Advantages of the Internal Web Server

Before deciding to use another web server please have a short look at the advantages of using the internal web server

  • CPU load is drastically lower because the web pages are only generated when they are requested. Periodically writing the HTML files and graphs onto the disk to publish them with another web server (e.g. every 5 minutes) always creates a short CPU load peak (and most of the time the files are never even accessed).
  • The internal web server creates all graphs and tables ?on-the-fly? in the exact moment when the browser requests the page. This way the information is always 100% up to date. When using other web servers the graphs and table are always a little but outdated.
  • The authentication and user accounts of the internal web server can not be used when using other web servers.
  • Some interactive functionality of the web interface does not work with a files based website.

Advantages of Using Other Web Servers

There are also some advantages of using other web servers

  • The webpages of PRTG Traffic Grapher can be served with an already running web server that is already set up and connected to the web.
  • If you website already has a user authentication mechanism you can use that to secure the monitoring pages, too.
  • You do not need another free IP address&port set.

Solution A: The Proxy Server Approach

The technically clean solution is to use a use a web server that can work as a proxy server. Samples are:

Solution B: The Offline Browser and File Based Approach

Please note that this solution is only suitable for a small number of sensors (10 or even less), because downloading the files from the webserver may otherwise take too long to make sense...

For this a little more "low tech" solution we use an offline-browser software to periodically download the files of the web interface using HTTP and writing them into a folder on the hard disk. Then you can configure your web server to serve this folder.

In this sample we are using the freeware HTTrack (V 3.32, installed in c:\httrack). Download the software and install in on the machine you are running PRTG Traffic Grapher on.

Let's use the command line based version of HTTrack. Please create a batch file (e.g. "start.cmd?) with just the following command. It writes the contents of the PRTG web interface onto the disk into the folder c:\httest

C:\httrack\httrack "http://10.0.0.237/prtg.htm" -o "c:\httracktest" -r5 -q
(Please replace 10.0.0.237 with the address you run the PRTG webserver on)

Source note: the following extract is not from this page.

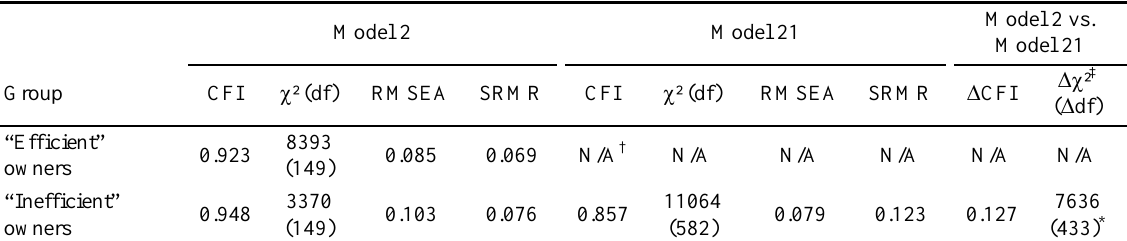
Table 1. Goodnes-of-fit statistics of the model of forest owner representations of forest management (model 2) for efficient (n = 651) and inefficient (n = 103) owners, and the model of association between the representation of forest management and cutting constraints (model 21). CFI = comparative fit index; RMSEA = root mean-squared error of approximation; SRMR = standardized root mean-square residual.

For testing purposes please run the batch file now. Depending on the number of Sensors and Panels this process can take from some seconds to even minutes. Please open the files on your hard disk using a web browser to check their content.

Note: Please disable all authentication mechanisms (admin username/password and panels' username/password) in PRTG, otherwise HTTrack can not download the data.

We now have to make sure that this file generation process runs periodically (e.g. every 5 minutes). This can be achieved using the Scheduled Tasks feature of Windows XP. A detailed description can be found in the Windows XP Help System and online:

http://www.microsoft.com/resources/documentation/.. ..windows/xp/all/proddocs/en-us/schtasks.mspx

The following command schedules start.cmd to run every 20 minutes. Because the command does not include a starting date or time, the task starts 20 minutes after the command completes, and runs every 20 minutes thereafter whenever the system is running. The task is scheduled and executes on the local computer.

schtasks /create /sc minute /mo 20 /tn "HTTrack for PRTG" /tr C:\httrack\start.cmd

(please replace folder and filename with your filename)

In response, SchTasks.exe displays a message explaining that the task will run with the permissions of the current user and requests the current user's password. When you enter the password, SchTasks.exe obscures the text you type.

The task will be created under current logged-in user name.Please enter the password************ 

Then, SchTasks.exe displays a message indicating that the task is scheduled:

SUCCESS: The Scheduled Task "Security Script" has successfully been created. 

From now on the tasks should run as scheduled and you can publish the files using your webserver.